Mas me lembro do quanto senti um vazio imenso com a morte de Nara Leão, parecia alguém de minha família, bastante querido, um amigo, que havia morrido e eu apenas conhecia um pouco de sua música. Me lembro do quanto os holandeses eram curiosos pelo Brasil a ponto de me perguntarem como conviver com jacaré, leão e outros bichos selvagens. Era uma decepção quando explicava a dimensão do Brasil e que o país era urbano, embora a selva ainda estivesse viva na Amazônia, Pantanal e áreas isoladas do litoral.

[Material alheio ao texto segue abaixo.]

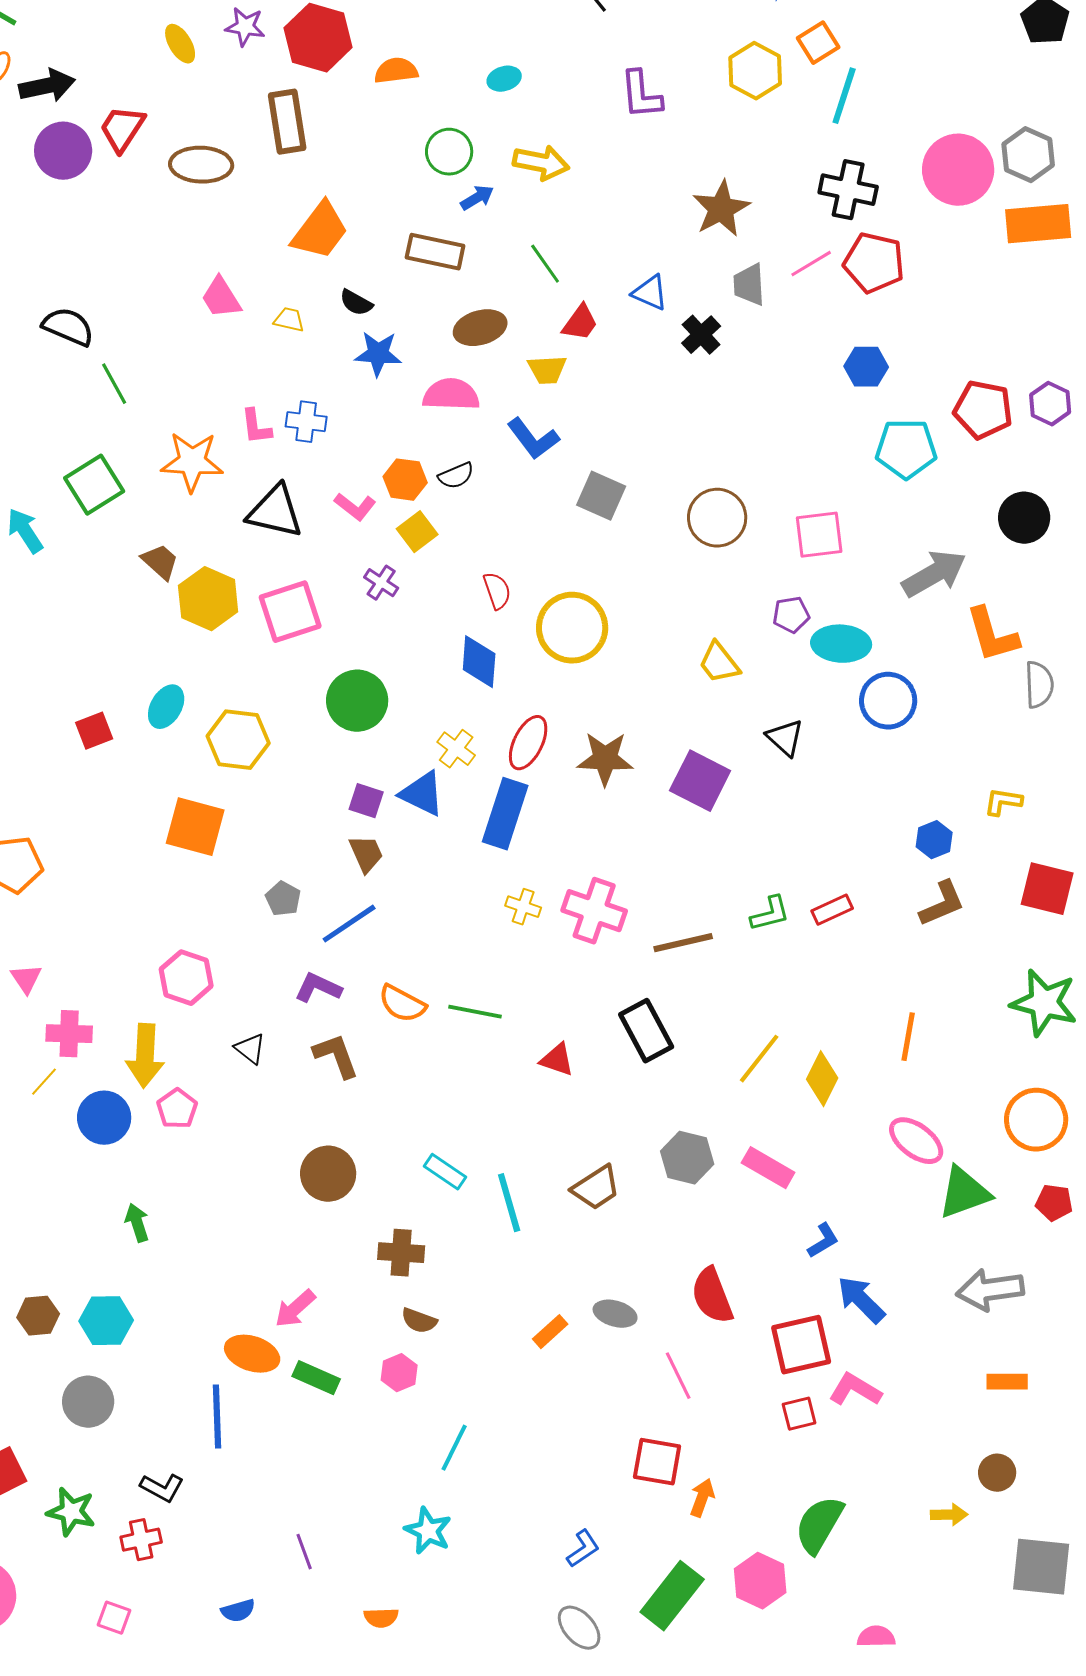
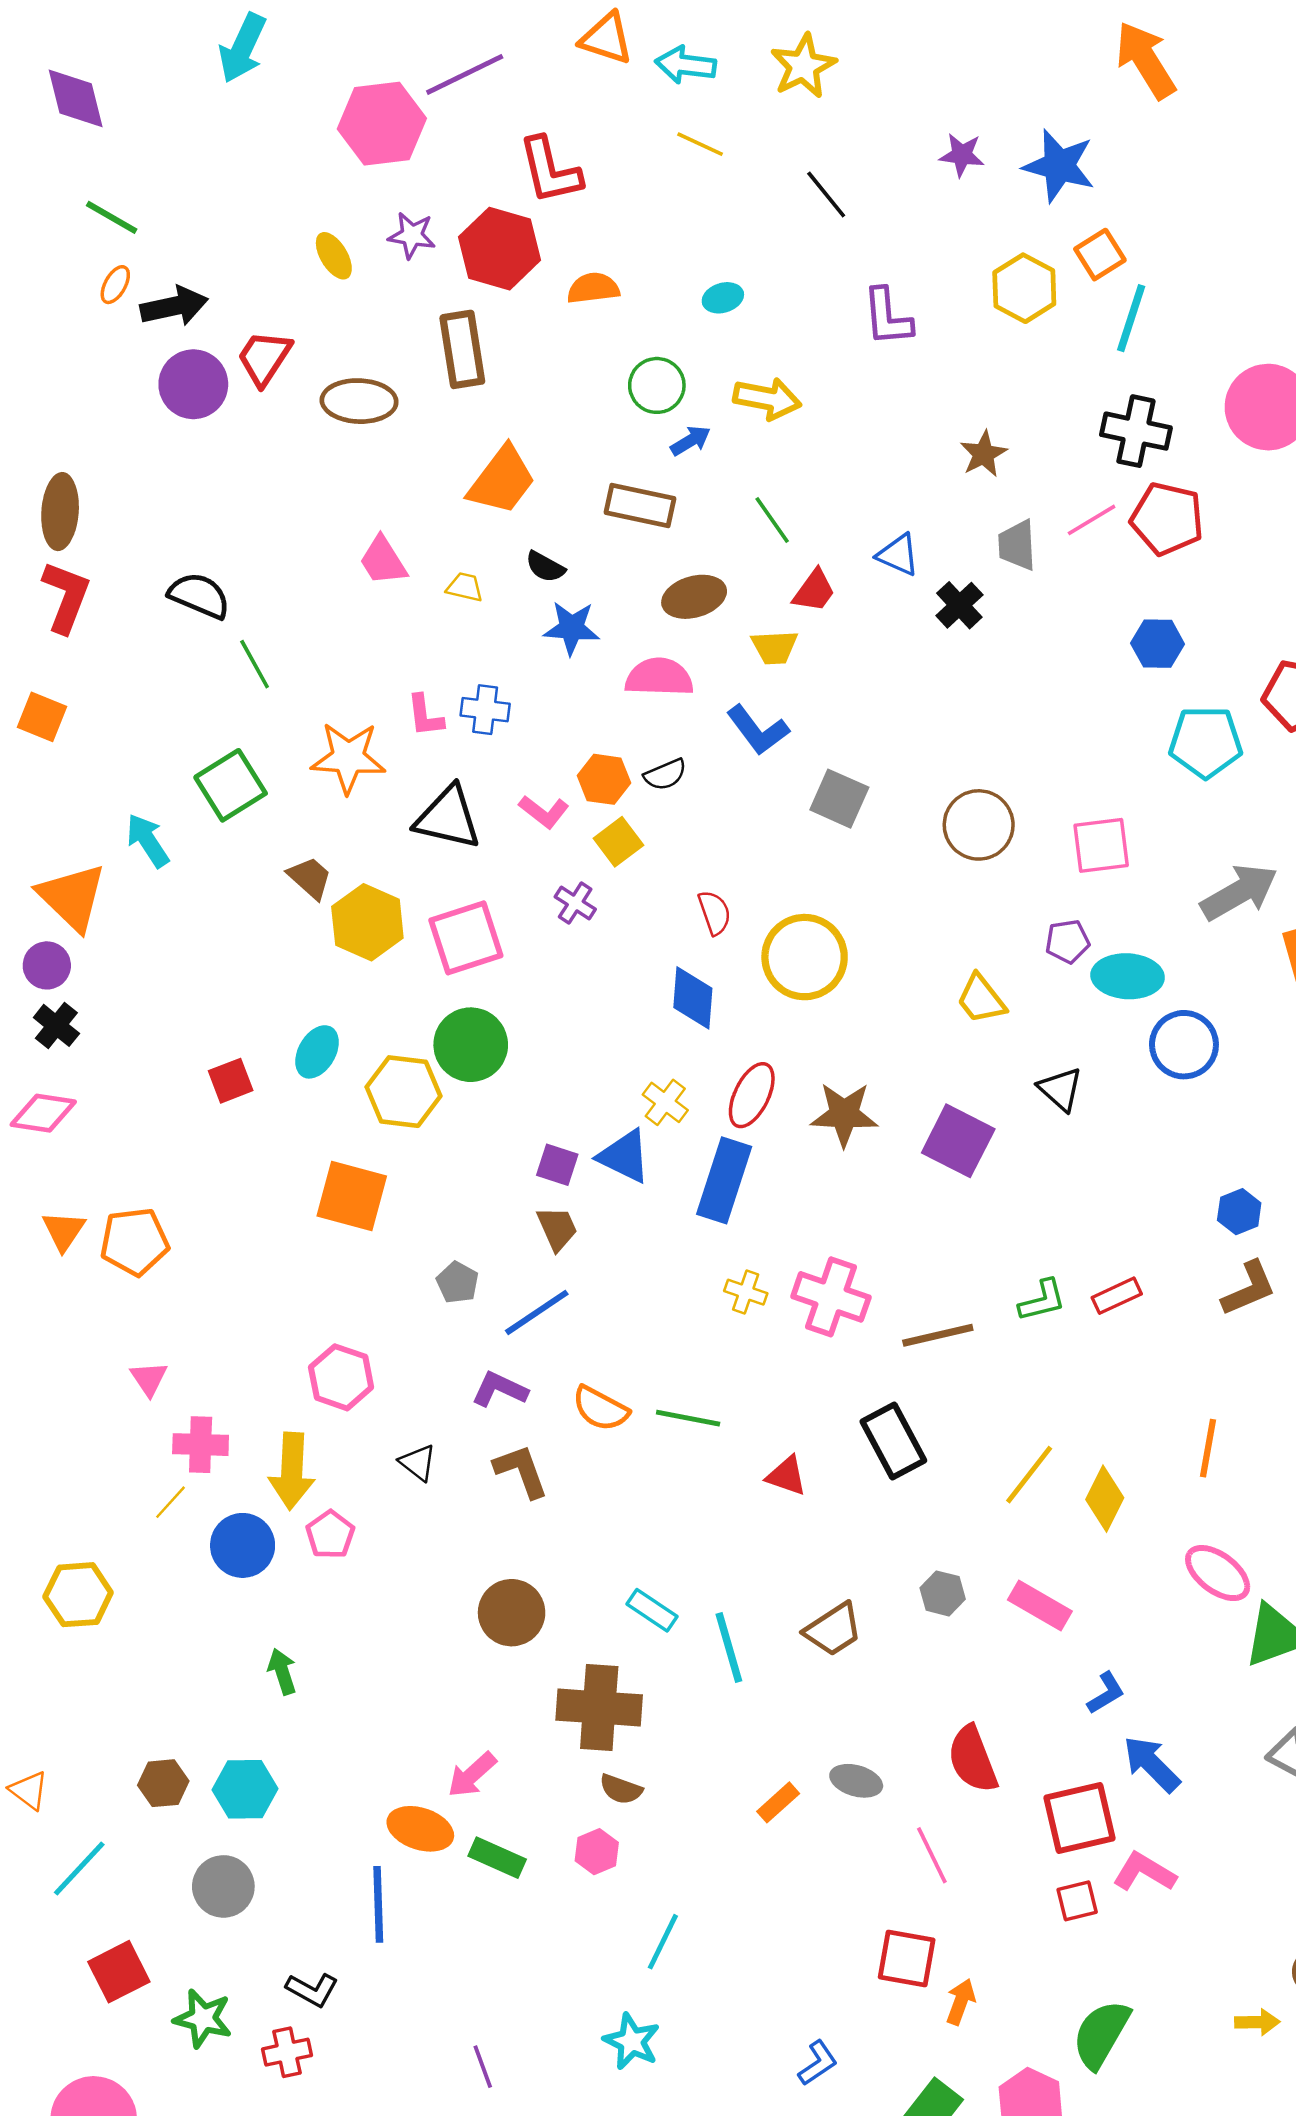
brown star: (721, 209) -> (983, 454), size x0.7
green circle: (357, 701) -> (471, 1045), moved
gray hexagon: (687, 1158) -> (943, 1593), size x0.7
brown cross: (401, 1253) -> (599, 1708), size x1.5

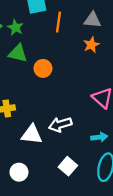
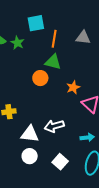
orange star: (91, 45) -> (73, 87), moved
green triangle: (18, 53) -> (53, 62), moved
white circle: (19, 172) -> (30, 156), moved

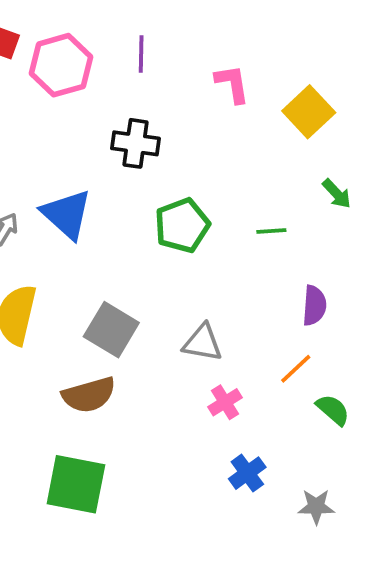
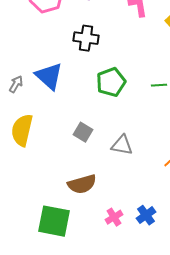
gray square: (111, 330) -> (83, 132), moved, size x0.7
brown semicircle: (89, 395) -> (82, 184), moved
pink cross: (225, 402) -> (114, 217), moved

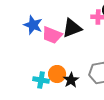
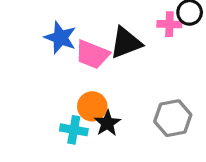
orange circle: (57, 74) -> (92, 106), moved
black star: (71, 80) -> (107, 123), moved

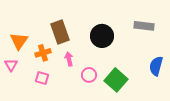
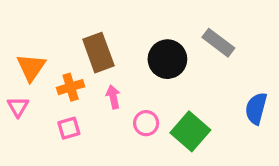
gray rectangle: (144, 26) -> (218, 43), moved, turned 30
pink square: (42, 78) -> (69, 128), turned -32

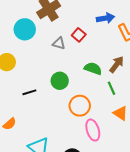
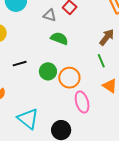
green semicircle: (93, 68) -> (59, 38), moved
green circle: (60, 81) -> (48, 71), moved

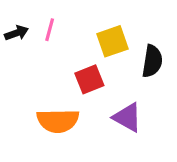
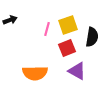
pink line: (50, 30) -> (47, 29), moved
red square: (89, 79) -> (67, 48), moved

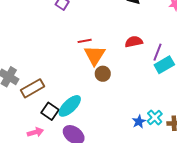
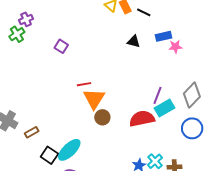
red semicircle: (134, 42) -> (142, 119), moved, size x1.4
brown rectangle: (33, 88) -> (32, 132), size x0.6

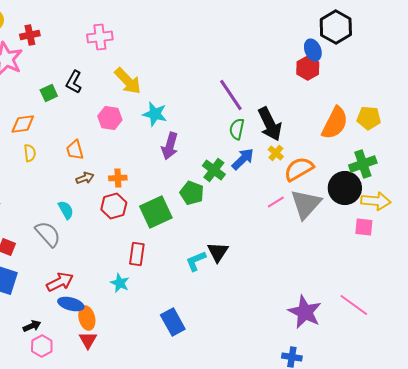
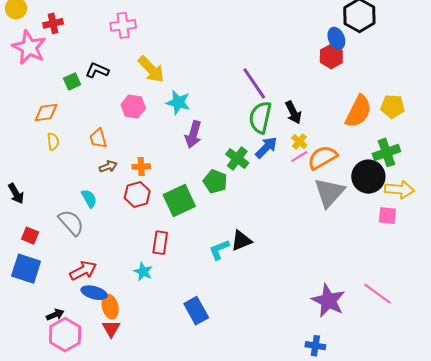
black L-shape: (74, 82) -> (97, 70), turned 85
black arrow: (270, 124) -> (293, 112), size x0.7
green semicircle: (237, 129) -> (260, 117), size x1.5
pink line: (276, 202) -> (299, 156), moved
black triangle: (218, 252) -> (241, 241), turned 35
pink hexagon: (42, 346) -> (65, 335), size x1.5

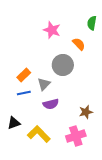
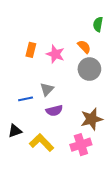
pink star: (52, 30) -> (55, 54), moved
gray circle: (63, 65) -> (89, 69), moved
orange rectangle: (24, 75) -> (31, 50), moved, turned -32
brown star: (86, 112) -> (92, 119), size x1.5

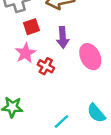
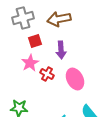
pink ellipse: (90, 57) -> (75, 79), moved

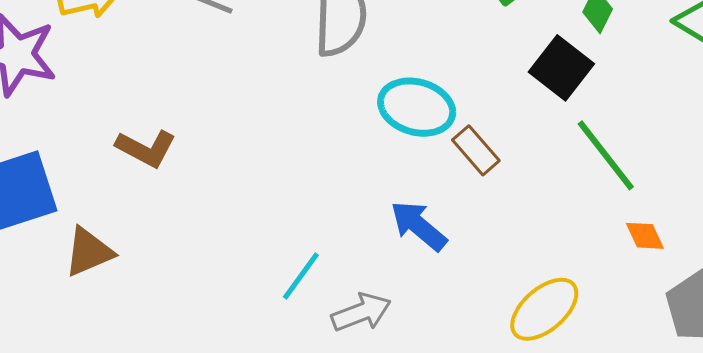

Me lembro disso tudo ao acompanhar a (falsa) polêmica sobre nossa, brasileiros, origem dita pelo presidente argentino, Alberto Fernández, que ao tentar explicar os laços históricos do país com a Europa, durante uma visita oficial do primeiro-ministro espanhol, Pedro Sánchez, tropeçou em suas palavras: “Os mexicanos vieram dos índios, os brasileiros vieram da selva, mas nós, os argentinos, viemos dos barcos. E eram barcos que vinham da Europa”, disse Fernández, referindo-se aos muitos imigrantes europeus que chegaram à Argentina. Embora tenha usado, posteriormente, o Twitter para dizer que não quis ofender ninguém e que pedia “desculpas” a quem se sentiu ofendido.

O presidente brasileiro, Jair Bolsonaro, usou sua rede social para postar a bandeira brasileira e escrever a palavra selva. No programa O Deda Questão na radioweb 365, ao vivo, hoje pela manhã, um ouvinte queria externar sua opinião sobre este fato e me surpreendi com uma postagem de Claudio Alejandro Lamedica em sua página de Facebook repudiando as declarações do presidente argentino sobre nossa origem, classificando-a de xenófaba. Quando vi, mais de 35 pessoas haviam comentado na postagem de Claudio e outras 85 ao menos curtido sua publicação.

Claudio, seguramente, é o mais famoso argentino morando em Sorocaba. Há 20 anos, arrisco a dizer, ele abriu o seu Bar do Argentino, primeiramente no Central Parque e já há alguns anos na rua Professor Toledo no centro. Ele foi agraciado com o Título de Cidadão Sorocabano, é envolvido com a comunidade e, por acaso, somos vizinhos e por isso eu sempre o encontro nas caminhadas. É uma pessoa ímpar. Transparente. Ou seja, Claudio era a última pessoa a sentir-se obrigado a se desculpar pelas palavras do presidente do seu país de origem.

Pessoalmente, entendo que Fernández não falou nada pior do que o presidente Bolsonaro ou o ex-prefeito Crespo, por exemplo, já tenham dito. Apenas o presidente explicita a sua ignorância, afinal nós brasileiros somos sim filho da selva, dos índios, África, Oriente, Europa. Somos filhos de tudo, Somos, seguramente, o país mais miscigenado do mundo. Ainda bem! Concordo que não são palavras que devam sair de um dirigente de Estado, mas também concordo que o falatório em cima dessas palavras, os compartilhamentos, os “ofendidos” com essas palavras como eu disse acima, criaram uma falsa polêmica. Ainda mais que o ignorante se desculpou logo em seguida.

Claudio, porém, parece ter percebido que por aqui o seguro morreu de velho, como diz o ditado. E sua postagem é a forma encontrada para se “vacinar” contra qualquer ignorante de nossos tempos. Mas, esteja certo,  não há porque se desculpar Cláudio.